Notes for the Rural Criminologist: Conducting Field Research with Rural Law Enforcement




rural police, rural criminology, qualititative methods, research challenges, field research


Drawing primarily on research with law enforcement officers in rural East Texas, this research note explores the practical challenges of conducting qualitative research with rural police and provides tips for successfully overcoming the barriers that arise. Conducting qualitative research in a rural setting, especially with rural law enforcement agencies and officers, presents unique challenges. As with all rural investigations, defining ‘rural’ and identifying a target space to study is the first substantial hurdle. Once a rural community has been identified, the researcher will face issues related to the geographic distance or isolation of their chosen community that can affect their physical access to the research site and data.
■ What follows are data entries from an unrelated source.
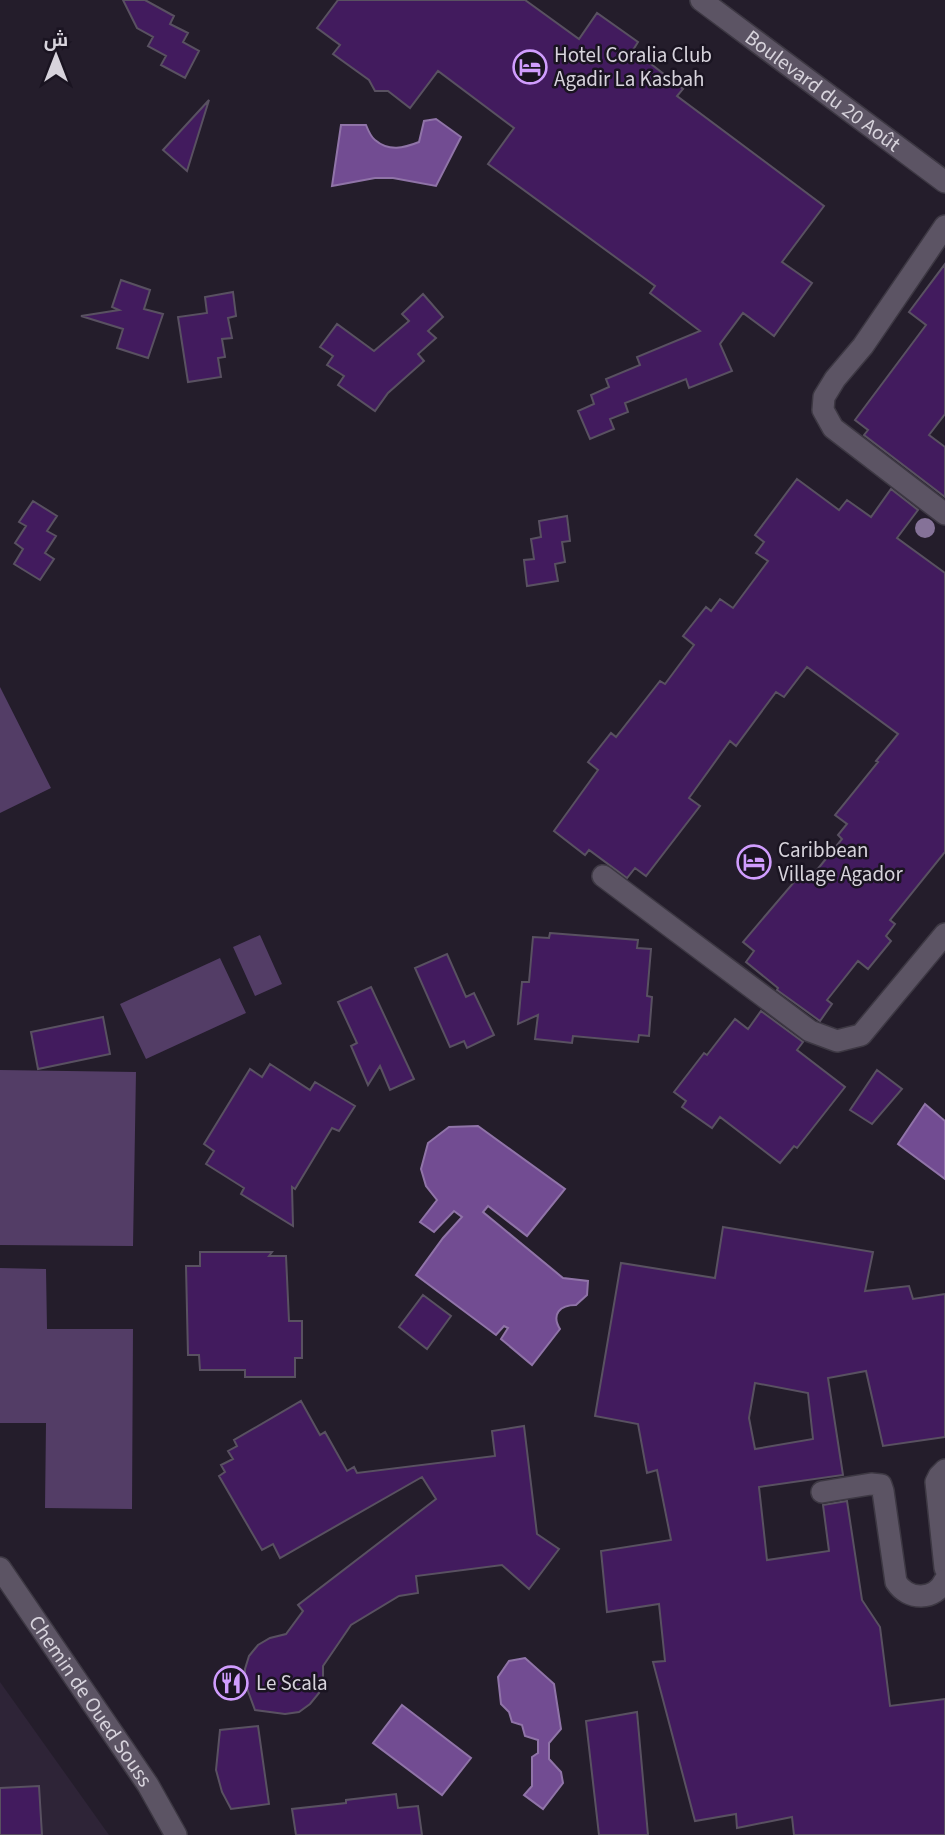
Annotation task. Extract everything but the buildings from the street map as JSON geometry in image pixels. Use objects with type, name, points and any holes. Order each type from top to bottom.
[{"type":"street","name":"Boulevard du 20 Août","points":[[701,0],[945,182]]},
{"type":"street","points":[[945,226],[863,346],[835,379],[824,397],[823,410],[833,428],[945,514]]},
{"type":"street","points":[[603,876],[810,1031],[837,1041],[861,1035],[945,934]]},
{"type":"street","points":[[945,1470],[936,1482],[945,1568]]},
{"type":"street","points":[[822,1492],[871,1484],[881,1485],[896,1582],[900,1588],[911,1595],[921,1597],[936,1592],[945,1580]]},
{"type":"street","name":"Chemin de Oued Souss","points":[[0,1568],[148,1785],[176,1835]]},
{"type":"shaded area","points":[[436,119],[461,137],[436,186],[393,178],[375,178],[332,186],[341,125],[366,125],[380,144],[397,148],[419,142],[424,121]]},
{"type":"shaded area","points":[[0,687],[51,788],[0,813]]},
{"type":"shaded area","points":[[260,935],[282,984],[255,996],[233,947]]},
{"type":"shaded area","points":[[220,958],[246,1013],[146,1059],[120,1004]]},
{"type":"shaded area","points":[[0,1070],[136,1072],[133,1246],[0,1245]]},
{"type":"shaded area","points":[[925,1104],[945,1121],[945,1179],[898,1144]]},
{"type":"shaded area","points":[[478,1126],[565,1189],[527,1236],[488,1206],[483,1212],[563,1278],[588,1281],[587,1295],[576,1305],[559,1311],[556,1319],[560,1329],[532,1365],[501,1339],[508,1328],[504,1326],[496,1335],[416,1275],[462,1217],[454,1211],[434,1232],[420,1222],[437,1200],[426,1186],[421,1169],[428,1143],[449,1127]]},
{"type":"shaded area","points":[[0,1268],[46,1269],[47,1329],[133,1329],[132,1509],[45,1508],[46,1423],[0,1423]]},
{"type":"shaded area","points":[[525,1658],[554,1684],[561,1729],[549,1743],[549,1759],[561,1772],[563,1783],[543,1809],[524,1795],[532,1786],[532,1757],[538,1753],[538,1740],[525,1736],[522,1725],[512,1722],[509,1712],[501,1704],[498,1677],[509,1661]]},
{"type":"shaded area","points":[[0,1682],[109,1835],[0,1835]]},
{"type":"shaded area","points":[[402,1705],[471,1758],[442,1795],[373,1743]]},
{"type":"place","name":"Hotel Coralia Club Agadir La Kasbah","points":[[530,67]]},
{"type":"place","name":"Caribbean Village Agador","points":[[754,862]]},
{"type":"place","name":"Le Scala","points":[[231,1683]]}]
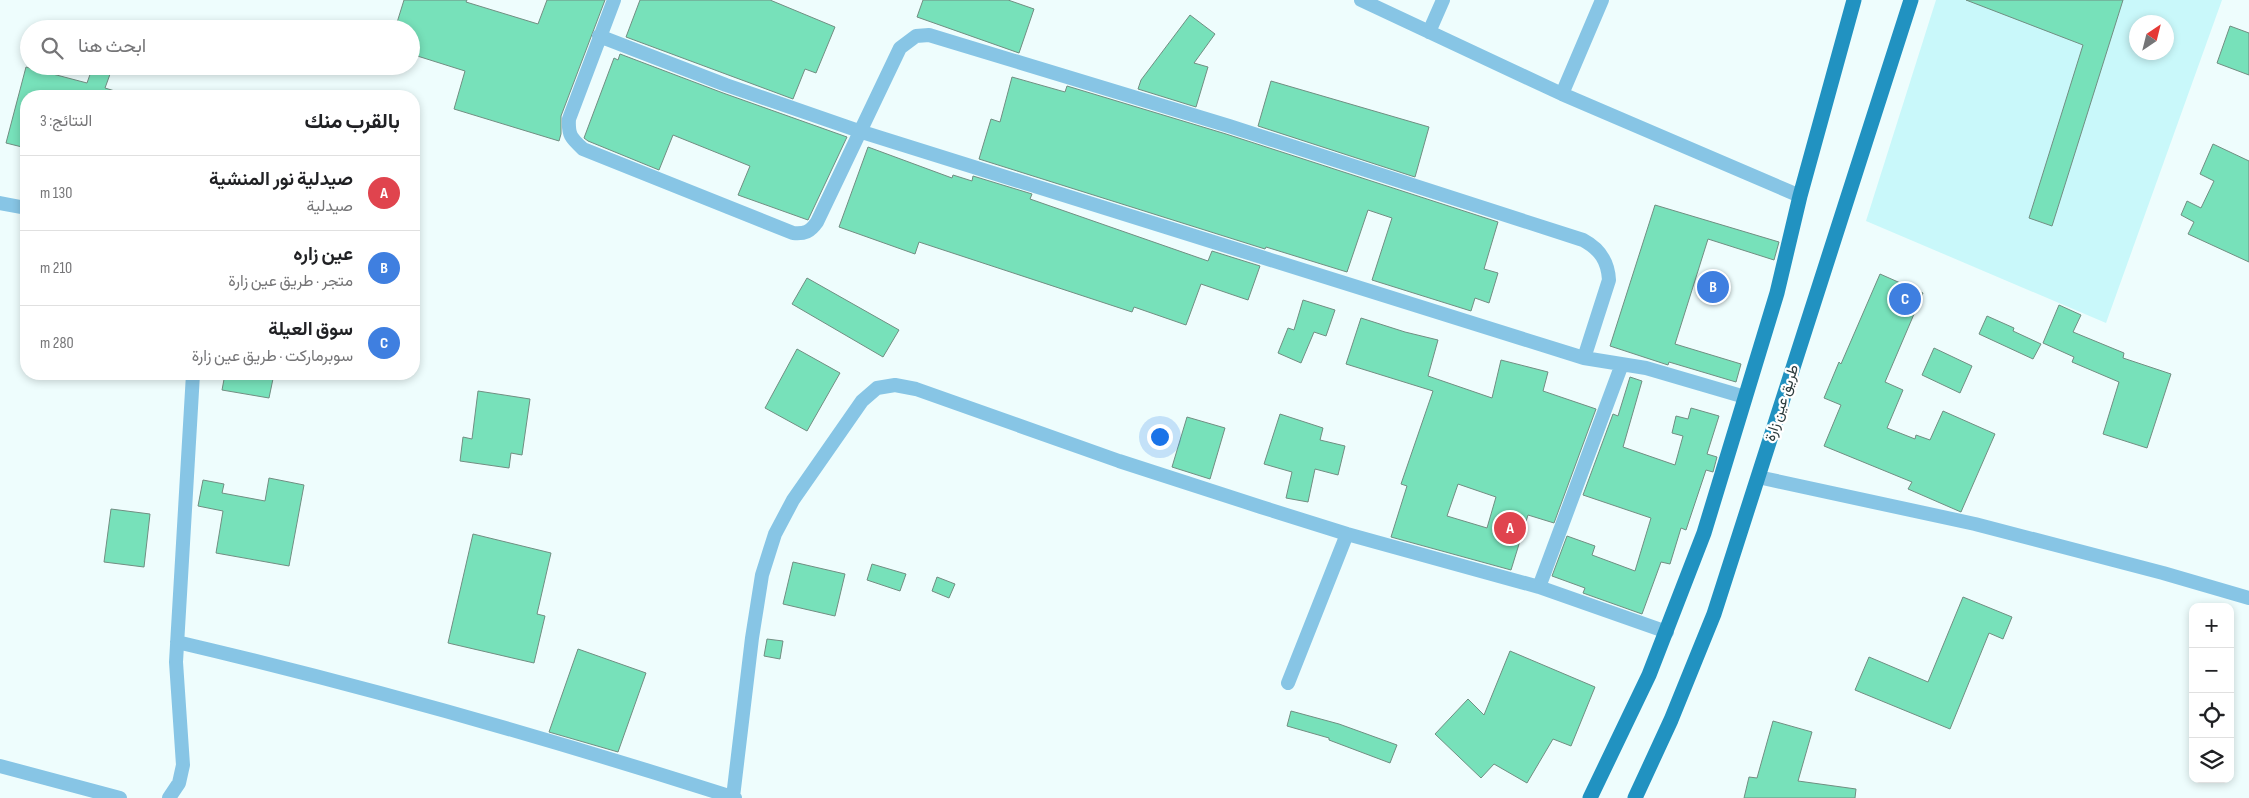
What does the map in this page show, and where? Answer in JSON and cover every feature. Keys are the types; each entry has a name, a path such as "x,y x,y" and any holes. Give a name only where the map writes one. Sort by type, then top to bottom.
{"main road":[{"path":"1590,798 1630,719 1667,632 1704,533 1776,293 1800,196 1854,0"},
{"name":"طريق عين زارة","path":"1635,798 1695,664 1716,606 1911,0"}],"street":[{"path":"614,0 569,118 568,132 574,141 583,149 793,234 803,234 811,230 818,222 900,48 910,39 922,34 935,36 1219,123 1583,240 1597,249 1606,263 1609,280 1584,358"},
{"path":"1361,0 1562,94 1800,196"},
{"path":"1429,32 1443,0"},
{"path":"1562,94 1602,0"},
{"path":"599,36 726,85 862,132 1584,358 1646,368 1745,397"},
{"path":"0,203 20,207"},
{"path":"1539,587 1622,364"},
{"path":"169,798 179,783 183,765 176,684 177,642 193,380"},
{"path":"177,642 366,689 664,775 734,798 752,638 762,575 774,534 792,500 862,401 877,388 895,385 916,389 1119,461 1347,534 1539,587 1667,632"},
{"path":"1758,478 1975,524 2163,573 2249,598"},
{"path":"1288,683 1347,534"},
{"path":"0,766 120,798"}],"shaded area":[{"path":"1936,0 2222,0 2106,323 1866,221"}],"building":[{"path":"404,0 467,0 466,2 538,24 547,0 605,0 561,116 559,141 454,109 465,71 420,57 420,20 398,20"},
{"path":"640,0 770,0 835,27 816,73 805,69 793,99 626,37"},
{"path":"923,0 1008,0 1034,9 1019,53 917,17"},
{"path":"1966,0 2123,0 2052,226 2029,218 2083,45"},
{"path":"1190,15 1215,34 1194,63 1208,67 1196,107 1138,89 1141,80"},
{"path":"2230,26 2249,33 2249,75 2217,63"},
{"path":"620,54 847,137 808,220 738,195 750,166 673,135 659,170 584,138 614,58 618,60"},
{"path":"24,75 56,75 87,83 90,75 110,75 105,88 112,90 20,90 20,146 6,143"},
{"path":"1012,77 1065,92 1067,86 1226,134 1498,222 1484,269 1498,273 1489,303 1475,298 1471,311 1372,280 1392,218 1368,210 1347,272 1266,247 1265,249 979,159 991,119 1000,122"},
{"path":"1271,81 1429,127 1415,177 1258,126"},
{"path":"2213,144 2249,161 2249,262 2188,234 2194,222 2181,215 2187,201 2201,208 2214,181 2200,174"},
{"path":"868,147 952,178 953,175 972,181 973,176 1032,194 1030,199 1208,261 1212,251 1260,266 1248,300 1201,284 1186,325 1134,307 1132,312 919,242 915,254 839,227"},
{"path":"1655,205 1779,242 1774,260 1708,239 1675,344 1741,364 1736,382 1669,362 1668,365 1610,346"},
{"path":"1880,274 1923,293 1885,382 1903,390 1887,428 1915,439 1916,435 1930,440 1943,411 1995,434 1961,512 1908,489 1912,482 1824,446 1841,405 1824,398"},
{"path":"807,278 899,330 883,357 792,304"},
{"path":"1303,300 1335,310 1326,336 1314,332 1301,363 1278,353 1288,328 1294,330"},
{"path":"2059,305 2081,315 2073,332 2124,353 2123,358 2171,374 2147,448 2103,434 2119,382 2072,362 2074,357 2043,343"},
{"path":"1987,316 2014,328 2013,331 2041,344 2033,359 1979,334"},
{"path":"1361,318 1438,340 1428,376 1492,398 1501,360 1548,372 1543,391 1596,409 1554,523 1528,515 1511,570 1391,537 1407,486 1401,484 1433,391 1346,364","holes":["1458,484 1496,497 1487,528 1447,516"]},
{"path":"1934,348 1972,366 1960,393 1922,375"},
{"path":"797,349 840,373 807,431 765,408"},
{"path":"1630,377 1642,381 1623,447 1675,465 1683,436 1672,433 1676,416 1688,419 1691,408 1719,416 1707,454 1717,457 1713,472 1706,470 1686,530 1681,528 1670,564 1661,562 1642,614 1583,593 1585,588 1552,576 1567,536 1595,546 1592,555 1635,571 1651,518 1583,495 1613,414 1618,416"},
{"path":"224,380 273,380 269,398 222,390"},
{"path":"478,391 530,399 522,455 511,453 509,468 460,461 463,437 472,439"},
{"path":"1280,414 1323,428 1320,440 1345,446 1338,475 1315,469 1308,502 1286,498 1292,472 1264,464"},
{"path":"1187,417 1225,428 1210,479 1172,467"},
{"path":"269,478 304,485 289,566 216,553 223,511 198,506 203,480 224,484 222,493 265,501"},
{"path":"111,509 150,514 144,567 104,562"},
{"path":"473,534 551,553 537,614 545,616 534,663 448,643"},
{"path":"793,562 845,574 835,616 783,604"},
{"path":"872,564 906,574 900,591 867,580"},
{"path":"937,577 955,584 949,598 932,591"},
{"path":"1963,597 2012,617 2003,639 1989,633 1950,729 1855,690 1869,657 1928,682"},
{"path":"767,639 783,641 780,659 764,656"},
{"path":"578,649 646,673 618,752 549,732"},
{"path":"1510,651 1595,687 1571,746 1553,739 1527,783 1494,764 1481,778 1435,734 1468,699 1484,715"},
{"path":"1291,711 1339,724 1397,745 1390,763 1329,740 1329,738 1287,726"},
{"path":"1773,721 1812,732 1798,781 1856,789 1855,798 1744,798 1749,777 1757,778"}],"place":[{"name":"عين زاره","path":"1713,287"},
{"name":"سوق العيلة","path":"1905,299"},
{"name":"صيدلية نور المنشية","path":"1510,528"}]}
Traveling to and navigating rural spaces requires extensive preparation that may be easily overlooked if the researcher is accustomed to collecting data in and from urban cities and agencies. Additionally, and perhaps more significantly, challenges involving sociocultural access accompany rural research projects. Regarding law enforcement specifically, the intersection of the rural community’s culture, dense social networks, and an often-distinct occupational police subculture can either be advantageous, or present obstacles, to successful completion of research. Furthermore, the rural researcher must consider their physical and emotional safety when interviewing, engaging, or participating with first responders. Backup may be delayed due to the geographic expansiveness of an agency’s jurisdiction and the fact that few officers are patrolling at a given time, and treatment in the event of a tragic encounter may be limited due to the lack – sometimes simultaneously in quantity and quality – of healthcare facilities and providers.